DARPA Invents Revolving Door That Doesn’t Revolve
DARPA has a revolving door that doesn't revolve.
The Pentagon is reviewing every DARPA contract, Noah Shachtman reports. For good reason:
Since Regina Dugan became the director of Darpa, the Pentagon’s top research division has signed millions of dollars’ worth of contracts with her family firm, which in turn owes her at least a quarter-million dollars. It’s an arrangement that has raised eyebrows in the research community, and has now drawn the attention of the Defense Department’s internal auditors and investigators.
The Pentagon’s Inspector General is launching an audit of those deals — and of every other research contract Darpa has signed during Dugan’s two-year tenure. This is just “the first in a series of planned audits to review [Darpa’s] contracting processes,” the Inspector General’s office promises.
The probe isn’t itself an accusation of wrongdoing; just an investigation to see if any occurred. Darpa representatives have insisted that the agency acted properly in its dealings with RedXDefense — the bomb detection firm Dugan co-founded with her father, Vince Dugan. She recused herself from any decisions involving the company, they say, and RedXDefense won its $1.7 million in research contracts from Darpa fair and square.

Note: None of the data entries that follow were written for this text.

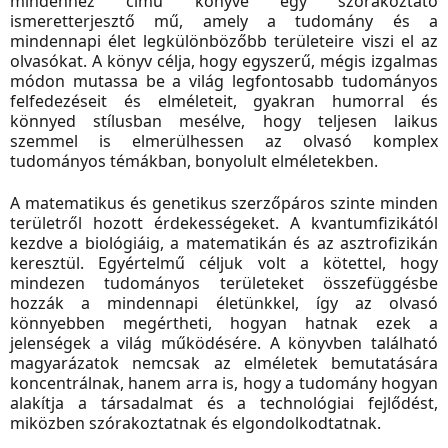
mindenhez
című könyve egy szórakoztató
ismeretterjesztő mű, amely a tudomány és a
mindennapi élet legkülönbözőbb területeire viszi el az
olvasókat. A könyv célja, hogy egyszerű, mégis izgalmas
módon mutassa be a világ legfontosabb tudományos
felfedezéseit és elméleteit, gyakran humorral és
könnyed stílusban mesélve, hogy teljesen laikus
szemmel is elmerülhessen az olvasó komplex
tudományos témákban, bonyolult elméletekben.
A matematikus és genetikus szerzőpáros szinte minden
területről hozott érdekességeket. A kvantumfizikától
kezdve a biológiáig, a matematikán és az asztrofizikán
keresztül. Egyértelmű céljuk volt a kötettel, hogy
mindezen tudományos területeket összefüggésbe
hozzák a mindennapi életünkkel, így az olvasó
könnyebben megértheti, hogyan hatnak ezek a
jelenségek a világ működésére. A könyvben található
magyarázatok nemcsak az elméletek bemutatására
koncentrálnak, hanem arra is, hogy a tudomány hogyan
alakítja a társadalmat és a technológiai fejlődést,
miközben szórakoztatnak és elgondolkodtatnak.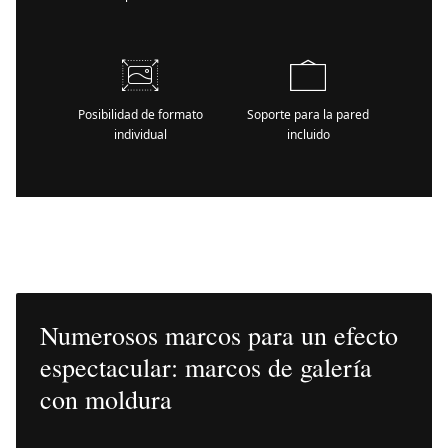
Posibilidad de formato
Soporte para la pared
individual
incluido
Numerosos marcos para un efecto
espectacular: marcos de galería
con moldura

“At no time did Dr. Dugan participate in any dealings between the Agency and RedXDefense related to the contract,” Darpa spokesman Eric Mazzacone told Danger Room in March. (He declined to comment for this story.)
Nevertheless, the Inspector General’s office wants to take a closer look. Not only does Dugan still own tens of thousands of dollars’ worth of stock in RedXDefense; according to a financial report she filed last year, the company (now led by her father) has yet to reimburse Dugan for a “note/loan” with “no schedule of payment or guarantee of repayment.”
That’s one reason, presumably, why the IG is also launching a separate inquiry into “Regina Dugan’s continued financial and familial relations with Darpa contractor RedXDefense,” the office noted in a letterto the Project on Government Oversight, a watchdog group.
The look into Darpa’s deal-making won’t end there, however. Every research contract issued by the agency over the last two fiscal years will be reviewed, to “determine the adequacy of Darpa’s selection, award, and administration of contracts and grants,” the IG’s office wrote in a July 26 memorandum to other military agencies. So will Darpa’s relationship with airship-builder (and one-time agency contractor) Aeros, which now counts former Darpa director Tony Tether as a member of its board of advisors.
The scrutiny of Darpa’s $3 billion budget is needed, agency insiders say. Darpa gets wide latitude from the rest of the Pentagon — and from Congress — in how it hands out its contracts. “You could pull a lot of money out of that place if you really wanted to,” a recently retired Darpa official tells Danger Room. “There really isn’t any due diligence there.”
DARPA is a national treasure and I’m shocked that it’s operating on a mere $3 billion budget, which is peanuts in Pentagon circles. And the revolving door between agencies and industry is nothing new, especially with Defense. But the funneling of so much money into projects that the director and former director have a direct financial interest in certainly raises eyebrows.
This is also an opportunity to gratuitously insert my favorite DARPA factoid: “Its original name was simply Advanced Research Projects Agency (ARPA), but it was renamed to ‘DARPA’ (for Defense) in March 1972, then renamed ‘ARPA’ again in February 1993, and then renamed ‘DARPA’ again in March 1996.” That’s so classically DoD.